● **COMPITI DELL'ESERCIZIO**
1) A chi spetta intrecciare le storie di giovani e anziani, secondo il testo di partenza?
2) Elenca tutti i compiti che, nel testo di partenza, il Papa indica come vocazione della terza età.
3) Trascrivi dal testo di partenza, senza modifiche, il passo che va da "Da qui l’alleanza" fino a "dei vescovi italiani." compreso.

● **TESTO DI PARTENZA**
>>>>

Quello dei nonni e degli anziani è un grande tema e anche un elemento di profonda preoccupazione in una società che sta velocemente invecchiando, e non ha ancora capito quanto sarà difficile armonizzare il quotidiano con le nascite a livello zero. Parlare degli anziani fa paradossalmente pensare ai giovani, quei pochi che ancora ci sono e quei tanti che mancheranno per far funzionare il sistema sociale ed economico dei nostri Paesi cosiddetti sviluppati.

Ancor più, dice Papa Francesco, se non si onorano gli anziani non ci sarà futuro per i giovani. La vocazione è qualcosa che ciascuno di noi si porta dietro per tutta la vita e “aggiusta” con il passare degli anni; il Papa attribuisce una vocazione alla terza età: “custodire le radici, trasmettere la fede ai giovani e prendersi cura dei piccoli”, perché il Vangelo non ha date di scadenza: “non esiste un’età per andare in pensione dal compito di annunciare il Vangelo e di trasmettere le tradizioni ai nipoti”.

Da qui l’alleanza tra giovani e anziani, per la quale la comunicazione deve farsi “ponte tra le generazioni attraverso la narrazione”, suggeriscono dall’ufficio nazionale delle comunicazioni sociali dei vescovi italiani.

Ai giovani si chiede, sperando che lo facciano, di prendere i sogni degli anziani e portarli avanti; intrecciare le loro storie tocca a noi che facciamo il mestiere di giornalisti, affinché un possibile dialogo intergenerazionale si riveli solutore di tante crisi nella nostra società e nel mondo.

<<<<

● **INSIEME DI DATI**
>>>>

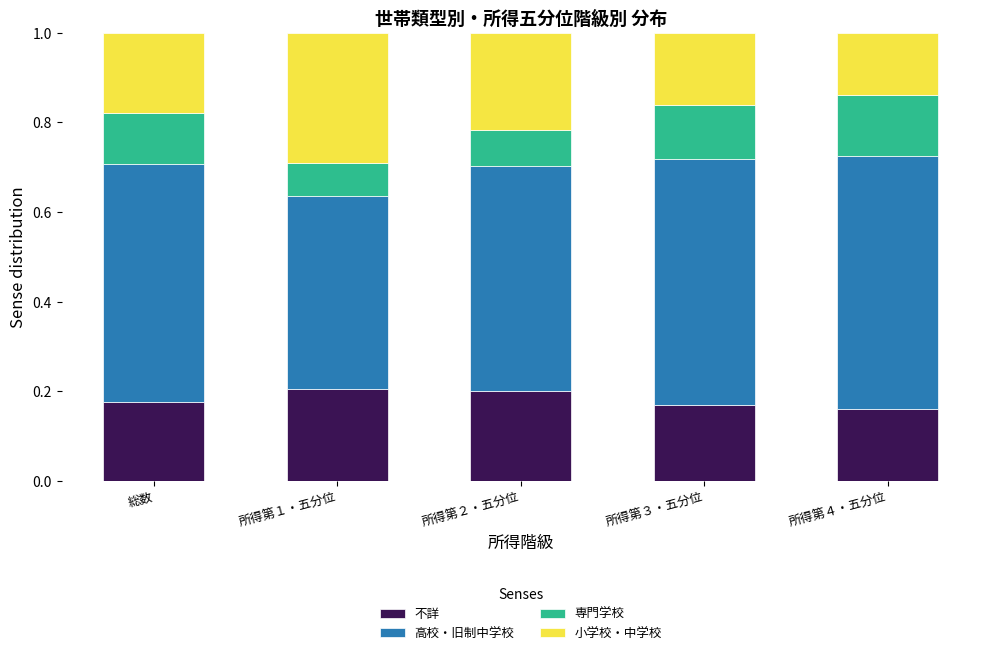

Is it true that 不詳 equals 0.2 at 総数?

True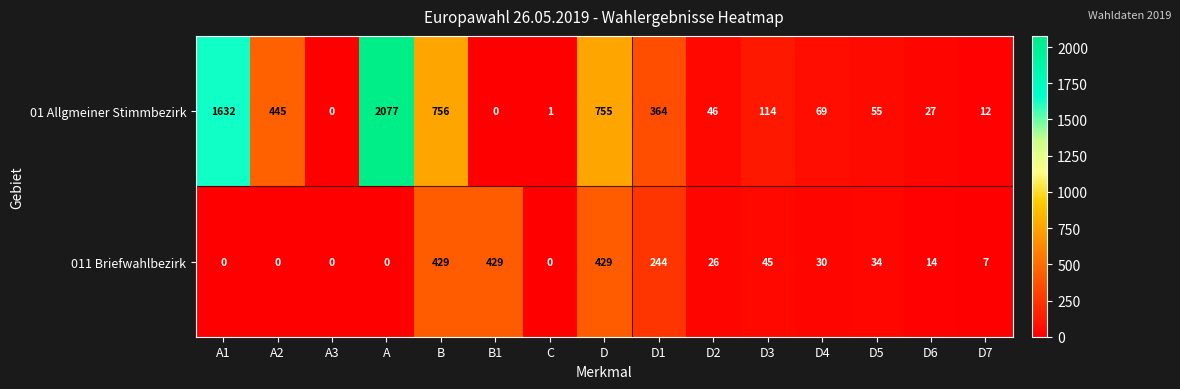

What is the greatest value displayed?

2077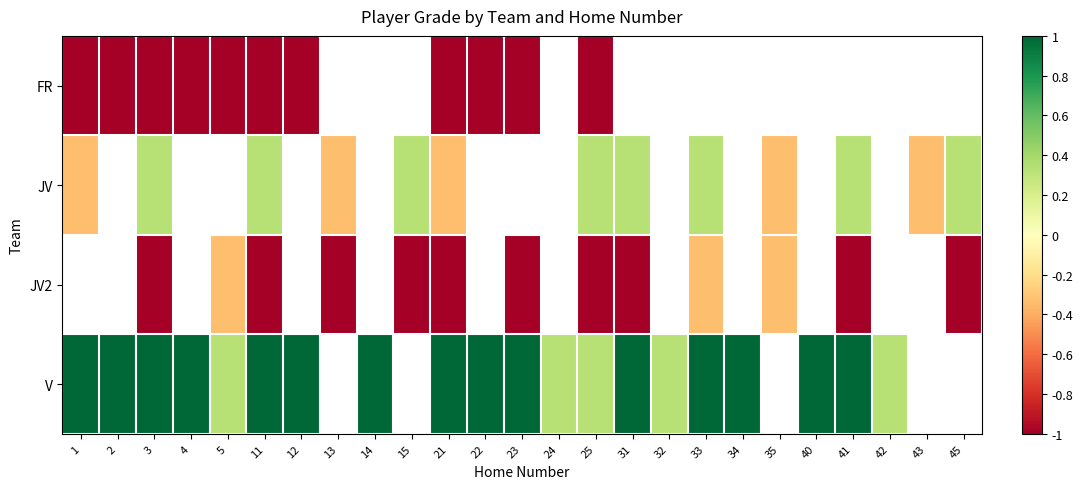

How many data points in JV2 are less than 0?

13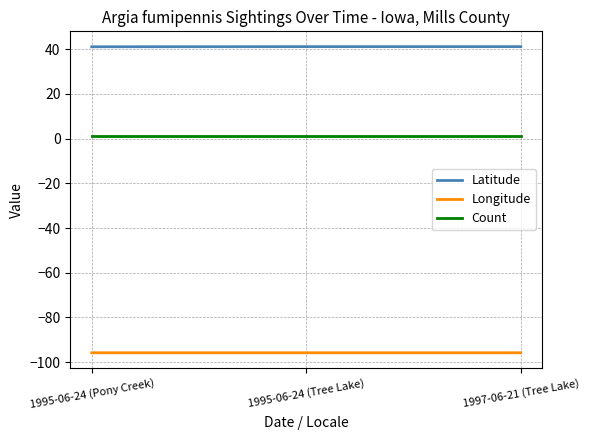

What is the greatest value displayed?

41.1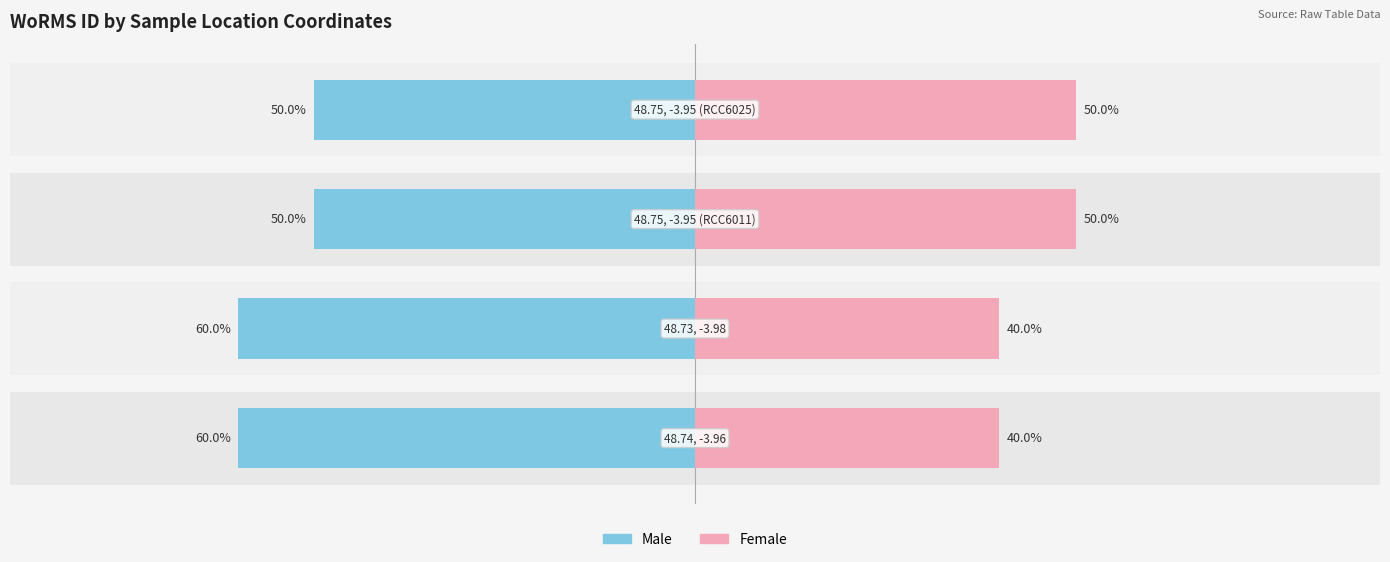

What is the difference between the Female values at 3 and 1?

10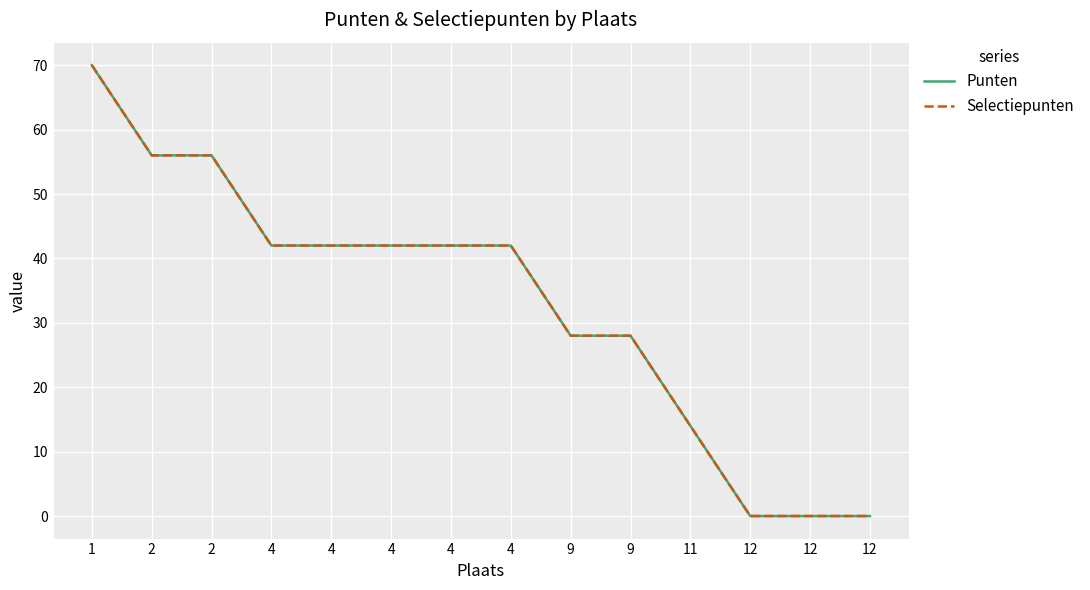

Is this an area chart (filled region under the line)?

No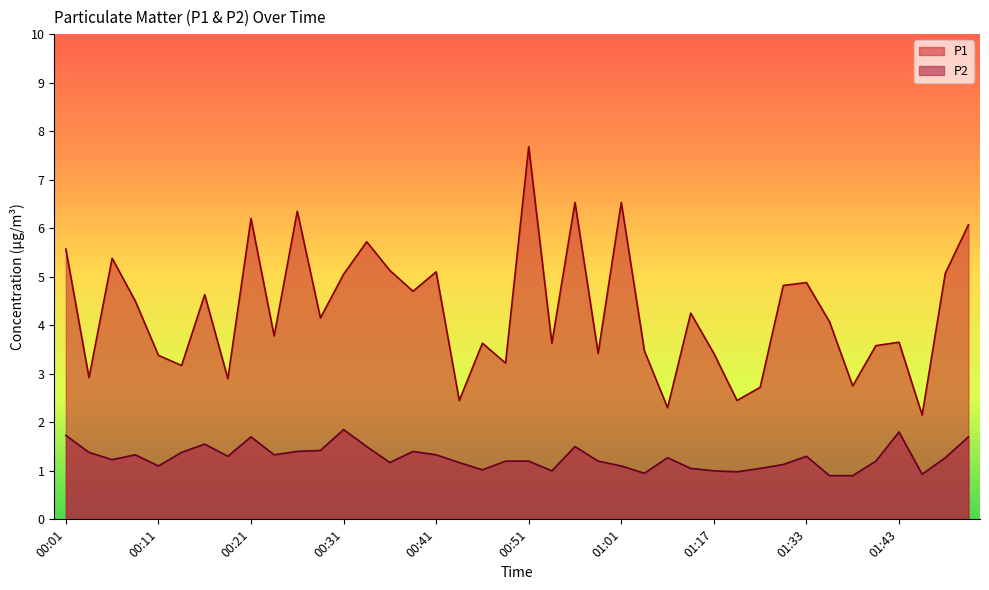

True or false: P2 has a value of 0.9 at 01:36.

True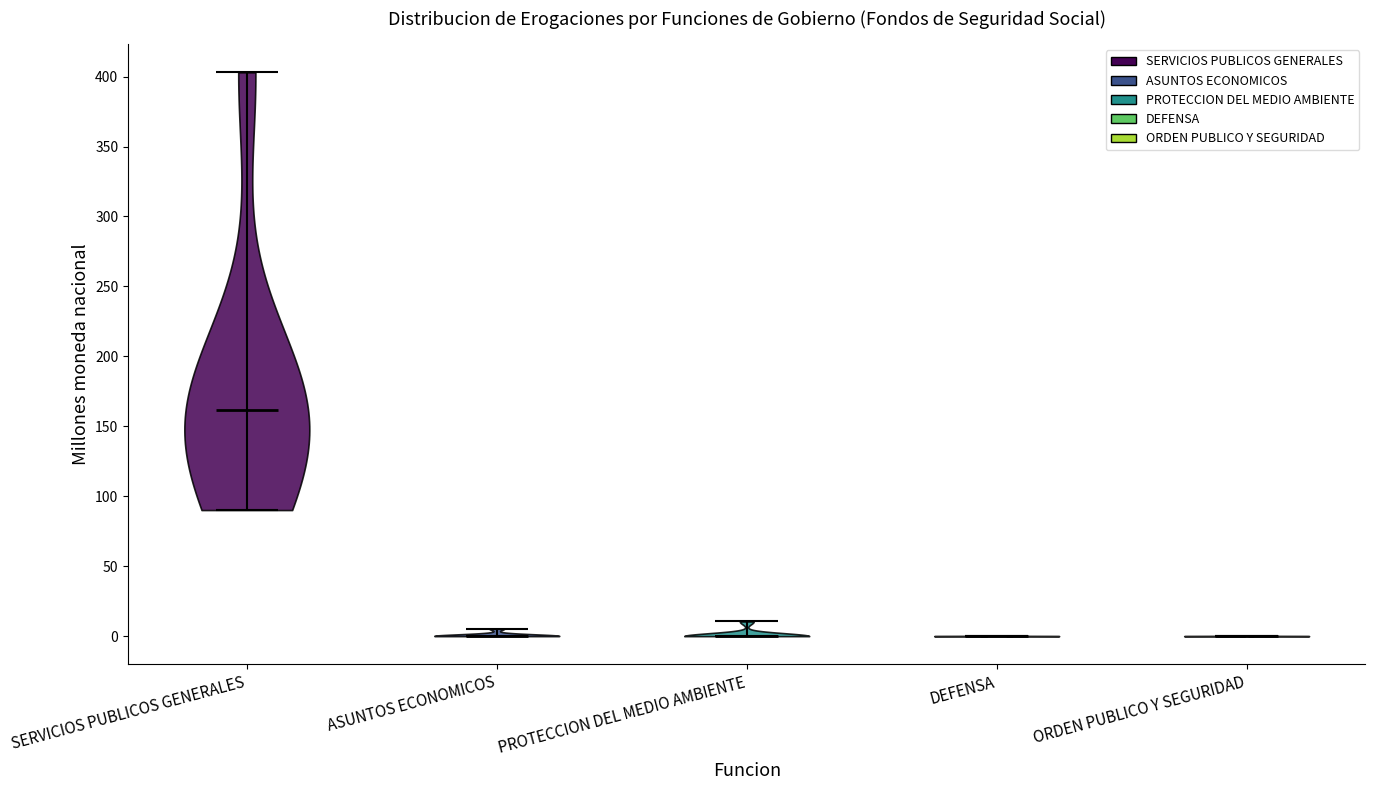

Where does the median line of the violin for SERVICIOS PUBLICOS GENERALES sit on the y-axis? The values are not printed on the chart, so give them approximately, as read against the axis.

160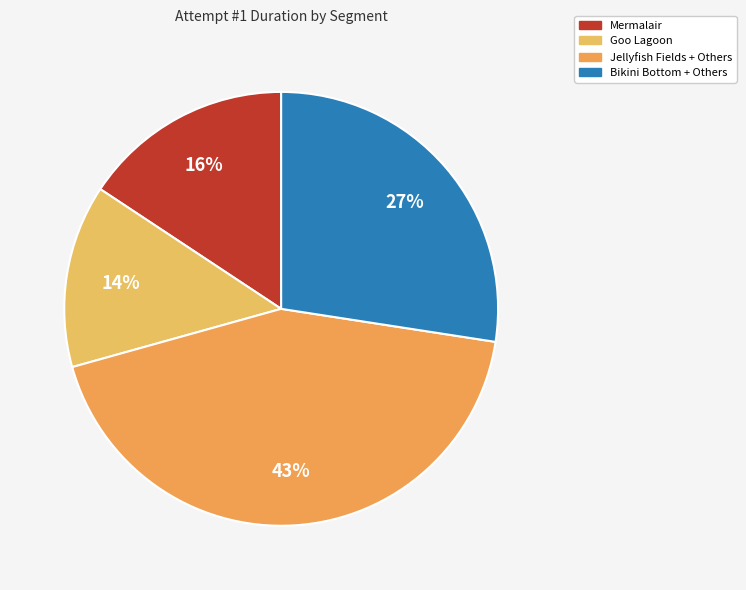

Count the number of slices in the pie.

4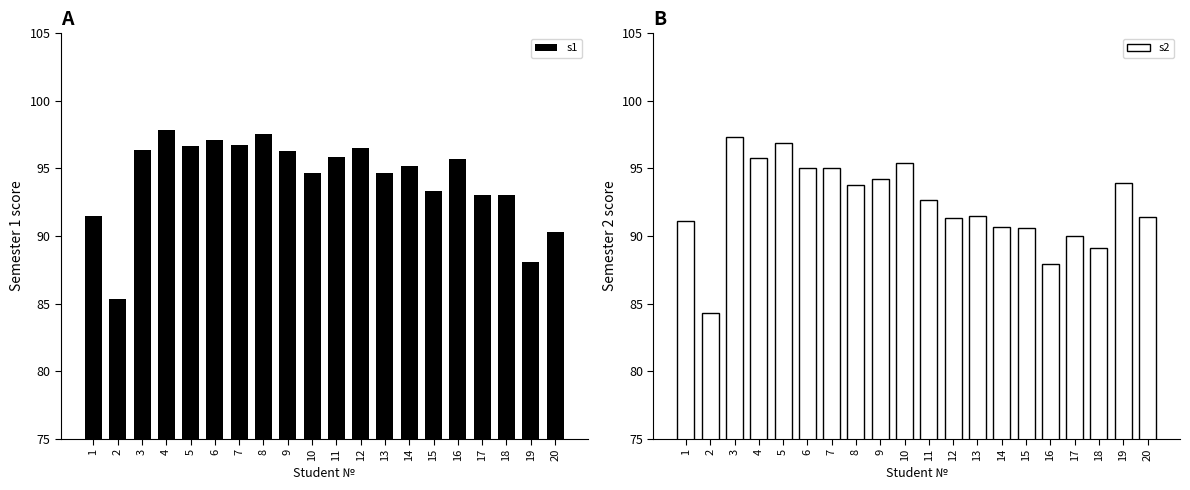

Where is s2 nearest to the value 90?

17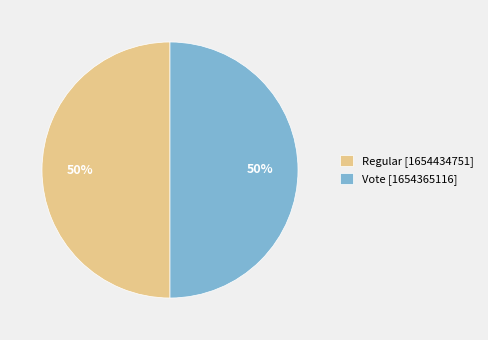

To the nearest percent, what percentage of the pie is Regular?

50%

<<<<

● **SOLUZIONI PER COMPITO**
1) Ai giornalisti.

2)
- custodire le radici
- trasmettere la fede ai giovani
- prendersi cura dei piccoli

3)
Da qui l’alleanza tra giovani e anziani, per la quale la comunicazione deve farsi “ponte tra le generazioni attraverso la narrazione”, suggeriscono dall’ufficio nazionale delle comunicazioni sociali dei vescovi italiani.